Yesterday at Little Gym and today at Pump It Up, he was noticeably more engaged with the other kids. It is still normal for kids this age to do mostly parallel play, but I have really noticed him actually engaging other children more just this week. It is so much fun to watch this.
And a couple of posts ago, I spoke about him climbing. Wow! Today at Pump It Up, I turned around inside one of the inflatables, and he was climbing up the “ladder” to the top of the slide completely without me. He had no fear. When I saw him doing it by himself, I had to squelch the part of me that wanted to run up behind him and follow him up like I have always done. He climbed all the way up and came down by himself. He was so proud and started clapping. He went up and down all by himself at least 5 more times and we had a blast!
On the way home, he was asking for french fries.

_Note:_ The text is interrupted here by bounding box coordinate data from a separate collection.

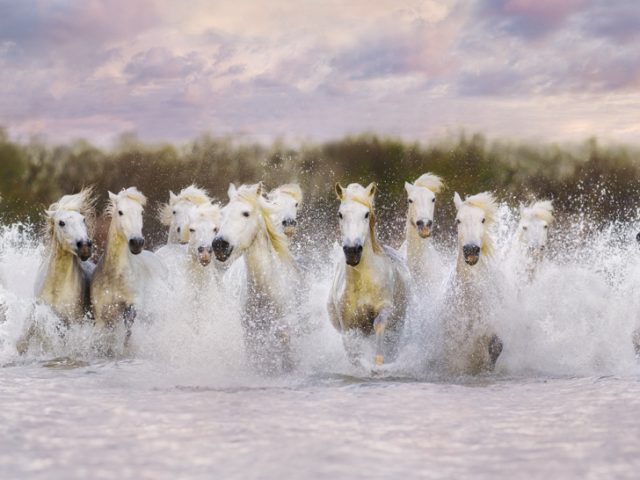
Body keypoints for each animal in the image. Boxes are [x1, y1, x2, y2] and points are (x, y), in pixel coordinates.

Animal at [91, 187, 162, 353]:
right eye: (120, 212)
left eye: (141, 212)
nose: (137, 242)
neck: (115, 276)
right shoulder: (101, 316)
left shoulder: (132, 304)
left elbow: (128, 333)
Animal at [212, 183, 299, 373]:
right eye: (222, 213)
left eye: (246, 213)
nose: (219, 245)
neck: (264, 291)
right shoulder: (251, 337)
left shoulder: (285, 332)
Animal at [327, 182, 410, 366]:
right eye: (340, 214)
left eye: (366, 214)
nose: (352, 251)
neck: (364, 281)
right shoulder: (348, 325)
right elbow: (353, 352)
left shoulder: (385, 307)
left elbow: (379, 324)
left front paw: (378, 361)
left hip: (399, 326)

Normally I will stop and get him some fries at McDonalds after our Wednesday outing to Pump It Up. (I know…bad mama. He doesn’t eat fast food much at all and has never had a sip of soda! There…I feel better now. :-)) I got him a cheeseburger (I thought I’d give it a try) and took the meal home. He sat up and had almost all the fries and about 1/3 of the cheeseburger!!! Meats have been a sticking point for Aidan. He has tended not to know what to do with them so he chews and chews and then there is like a meat paste left in his mouth. But he really ate this cheeseburger! He has been doing this with more and more foods lately. Perhaps because he has all his 2 year molars?
I sat there watching him and felt a tidal wave wash over me. I didn’t even recognize what I was feeling at first.
I felt normal.
It was really the first time I can actually really remember feeling normal deep into my core in almost 3 years. Sure I have had moments of normal here and there…but never really a moment where I didn’t find myself thinking something about his preemiehood. For a while this morning I forgot he was a preemie. I just saw my son.

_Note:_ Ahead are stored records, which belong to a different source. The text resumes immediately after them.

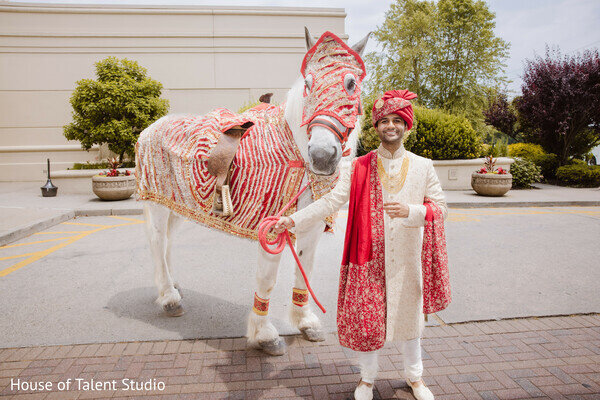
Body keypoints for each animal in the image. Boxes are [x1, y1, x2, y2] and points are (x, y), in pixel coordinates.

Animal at [138, 28, 368, 354]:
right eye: (308, 83)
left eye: (351, 83)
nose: (322, 155)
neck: (295, 150)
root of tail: (151, 127)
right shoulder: (270, 229)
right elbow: (267, 281)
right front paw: (264, 335)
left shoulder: (309, 227)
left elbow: (305, 271)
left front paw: (305, 321)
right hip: (157, 203)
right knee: (157, 242)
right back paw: (169, 298)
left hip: (176, 204)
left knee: (167, 243)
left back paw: (173, 285)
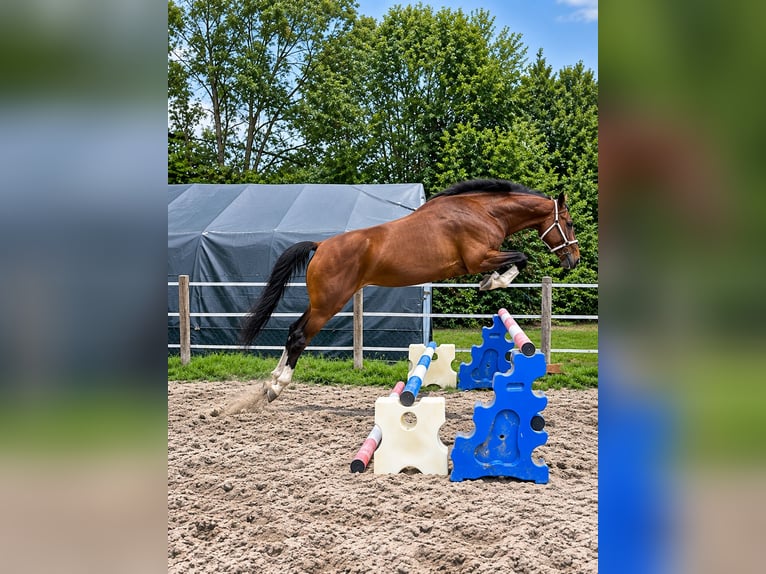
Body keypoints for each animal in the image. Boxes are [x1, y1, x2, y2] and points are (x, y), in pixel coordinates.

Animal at [240, 179, 581, 402]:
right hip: (329, 304)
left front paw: (491, 281)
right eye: (569, 223)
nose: (574, 260)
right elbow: (520, 258)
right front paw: (492, 282)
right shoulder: (479, 258)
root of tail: (321, 245)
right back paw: (277, 386)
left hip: (320, 302)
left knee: (292, 331)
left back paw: (270, 383)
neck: (482, 212)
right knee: (299, 336)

I loved this morning. I love feeling normal. But most of all, I love my amazing son.
Mostly a picture post.
Aidan has become fascinated with trying on and trying to walk in our shoes. Particularly Daddy’s size 13 shoes. It is quite a sight.
He and Daphne (the female cat of our sibling pair) are becoming quite close. She has always tolerated so much from Aidan, but she is really starting to seek him out more and more. Here they are cuddling. I can’t believe she likes him laying on her!